## Directions for this task
Give the entries below again exactly. Their pictures are not needed.

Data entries
■ ■ ■ ■ ■ ■ ■
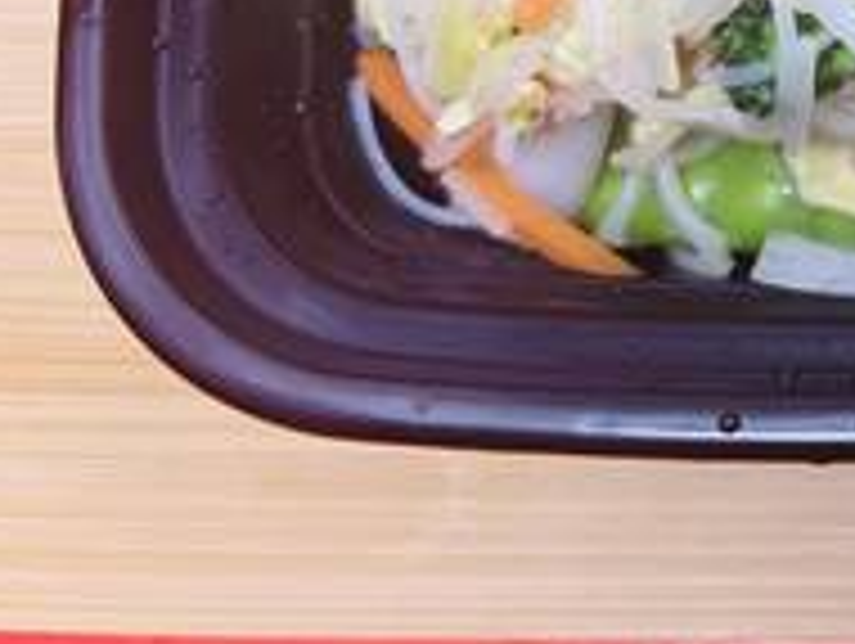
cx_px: 1292
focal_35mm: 80
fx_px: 1978
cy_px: -257
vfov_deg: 17.1
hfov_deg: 20.7
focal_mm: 5.7
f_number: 1.5
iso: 125
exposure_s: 1/120
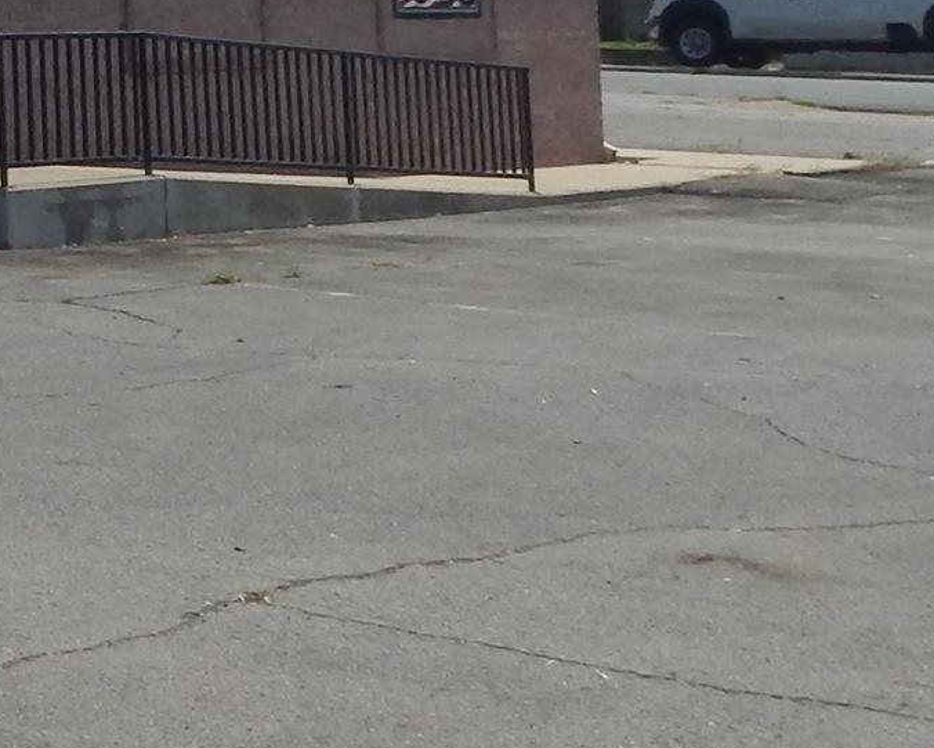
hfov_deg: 16.2
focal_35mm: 102
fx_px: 2820
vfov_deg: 14.7
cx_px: -681
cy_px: -106
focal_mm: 4
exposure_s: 1/800
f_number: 6
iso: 125
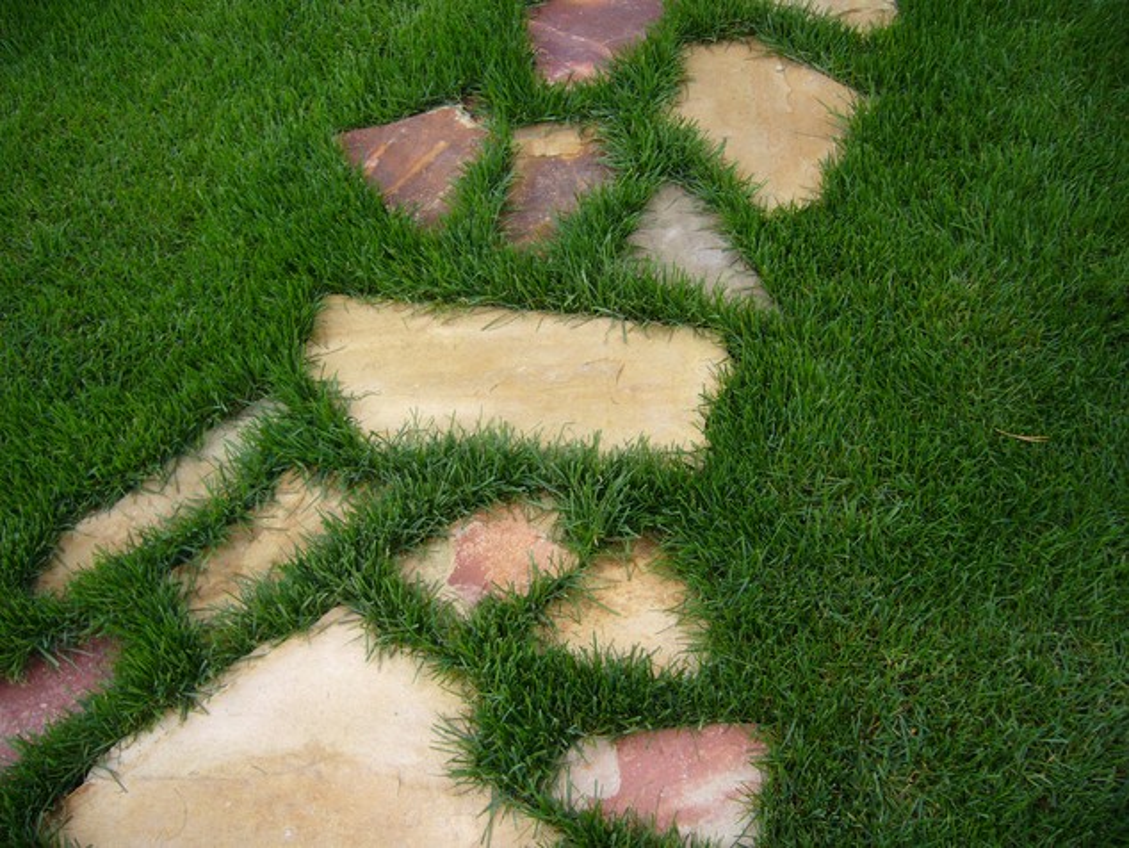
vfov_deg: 40.7
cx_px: 564
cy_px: 424
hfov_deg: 52.6
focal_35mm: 35
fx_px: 1142
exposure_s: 1/200
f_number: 2.8
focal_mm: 5.8
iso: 80
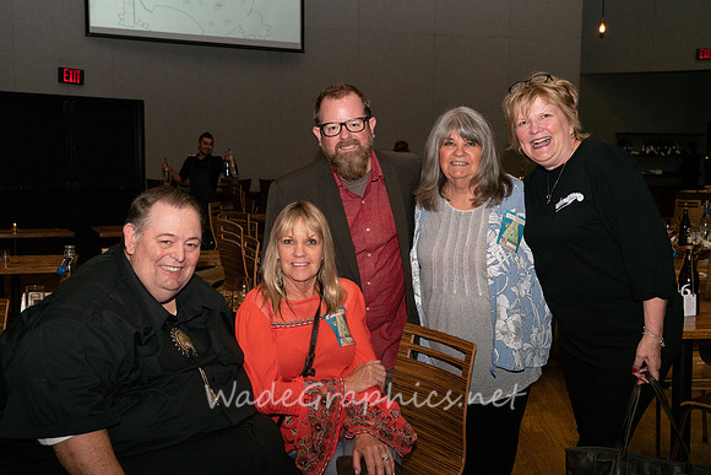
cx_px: 356
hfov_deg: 50.7
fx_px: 751
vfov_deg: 35.1
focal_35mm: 38
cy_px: 238
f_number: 8
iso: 500
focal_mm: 38
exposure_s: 1/100
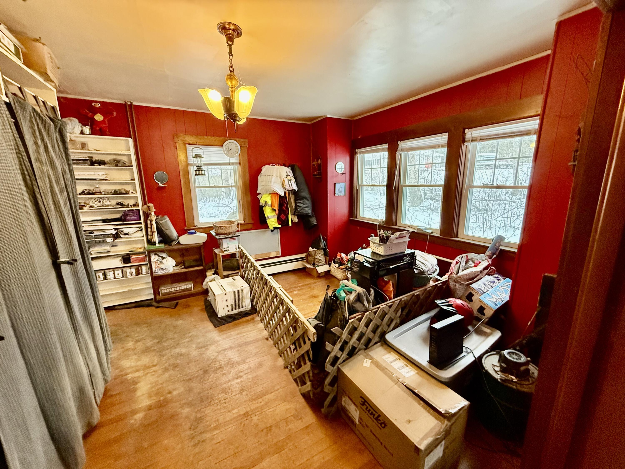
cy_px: 234
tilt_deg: -11.3
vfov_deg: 85.7
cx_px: 312
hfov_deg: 102.1
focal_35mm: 14
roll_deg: +0.6
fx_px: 253
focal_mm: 2.22
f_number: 2.2
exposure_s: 1/120
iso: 640
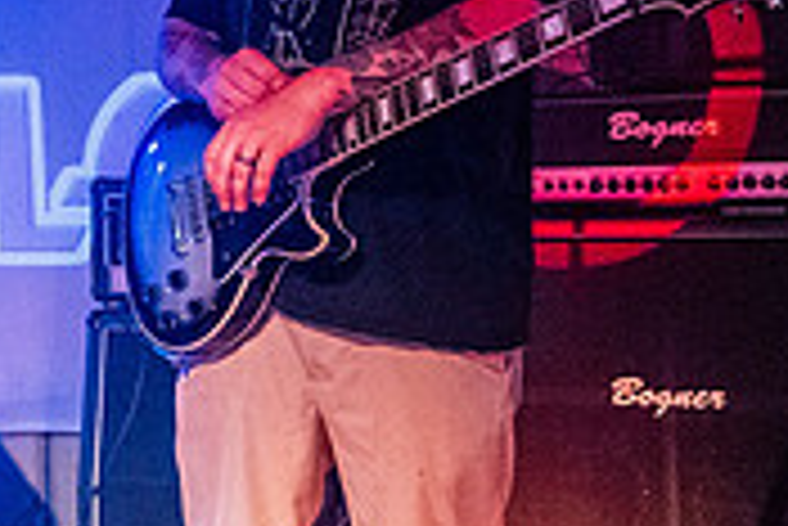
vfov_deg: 22.0
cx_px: 186
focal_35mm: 61
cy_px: 112
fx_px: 1336
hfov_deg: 32.2
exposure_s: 1/160
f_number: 2.8
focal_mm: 14
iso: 4000
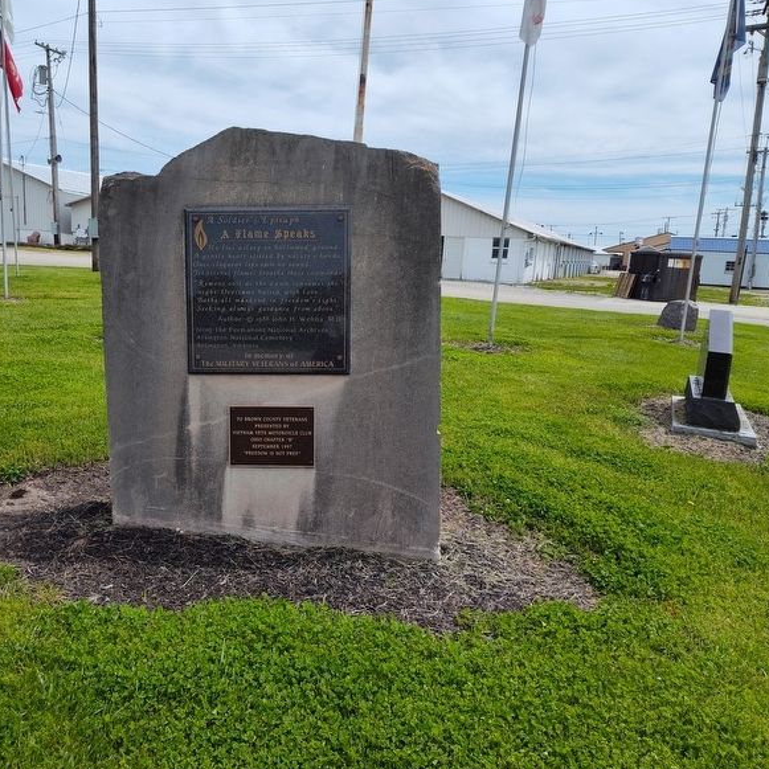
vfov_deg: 57.3
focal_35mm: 28
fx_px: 704
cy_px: 377
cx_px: 290
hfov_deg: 56.6
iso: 100
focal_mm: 5.56
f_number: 1.8
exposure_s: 1/2150
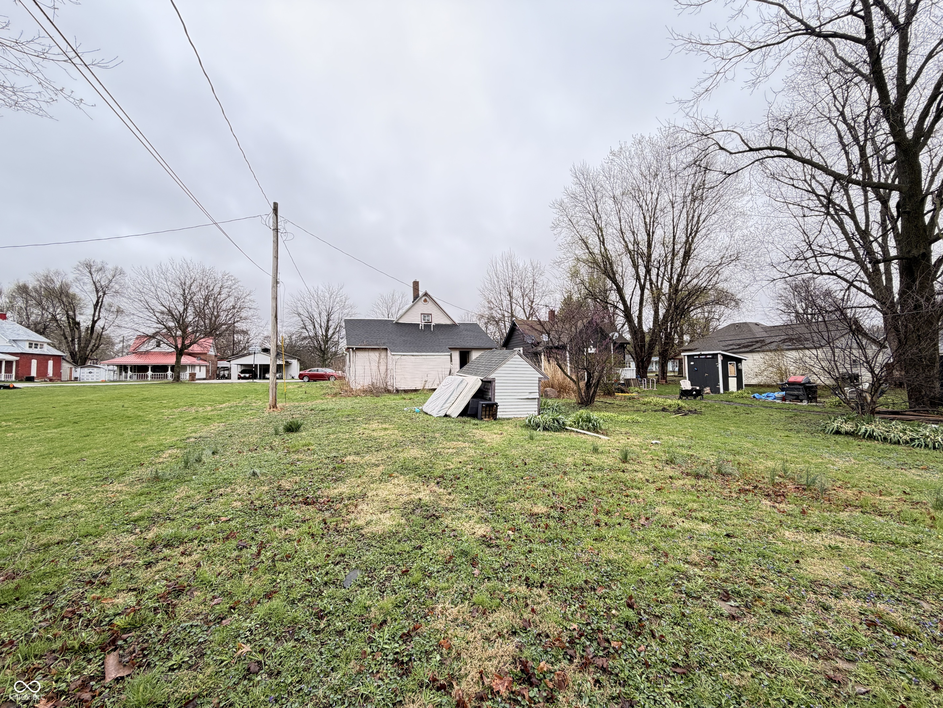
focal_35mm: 14
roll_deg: +0.6
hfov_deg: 102.1
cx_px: 472
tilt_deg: +2.3
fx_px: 381
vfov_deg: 85.7
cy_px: 354
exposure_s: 1/315
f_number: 2.2
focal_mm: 2.22
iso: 50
■ ■ ■ ■ ■ ■ ■
## Solution to this problem
cx_px: 1292
focal_35mm: 80
fx_px: 1978
cy_px: -257
vfov_deg: 17.1
hfov_deg: 20.7
focal_mm: 5.7
f_number: 1.5
iso: 125
exposure_s: 1/120
hfov_deg: 16.2
focal_35mm: 102
fx_px: 2820
vfov_deg: 14.7
cx_px: -681
cy_px: -106
focal_mm: 4
exposure_s: 1/800
f_number: 6
iso: 125
vfov_deg: 40.7
cx_px: 564
cy_px: 424
hfov_deg: 52.6
focal_35mm: 35
fx_px: 1142
exposure_s: 1/200
f_number: 2.8
focal_mm: 5.8
iso: 80
cx_px: 356
hfov_deg: 50.7
fx_px: 751
vfov_deg: 35.1
focal_35mm: 38
cy_px: 238
f_number: 8
iso: 500
focal_mm: 38
exposure_s: 1/100
cy_px: 234
tilt_deg: -11.3
vfov_deg: 85.7
cx_px: 312
hfov_deg: 102.1
focal_35mm: 14
roll_deg: +0.6
fx_px: 253
focal_mm: 2.22
f_number: 2.2
exposure_s: 1/120
iso: 640
vfov_deg: 22.0
cx_px: 186
focal_35mm: 61
cy_px: 112
fx_px: 1336
hfov_deg: 32.2
exposure_s: 1/160
f_number: 2.8
focal_mm: 14
iso: 4000
vfov_deg: 57.3
focal_35mm: 28
fx_px: 704
cy_px: 377
cx_px: 290
hfov_deg: 56.6
iso: 100
focal_mm: 5.56
f_number: 1.8
exposure_s: 1/2150
focal_35mm: 14
roll_deg: +0.6
hfov_deg: 102.1
cx_px: 472
tilt_deg: +2.3
fx_px: 381
vfov_deg: 85.7
cy_px: 354
exposure_s: 1/315
f_number: 2.2
focal_mm: 2.22
iso: 50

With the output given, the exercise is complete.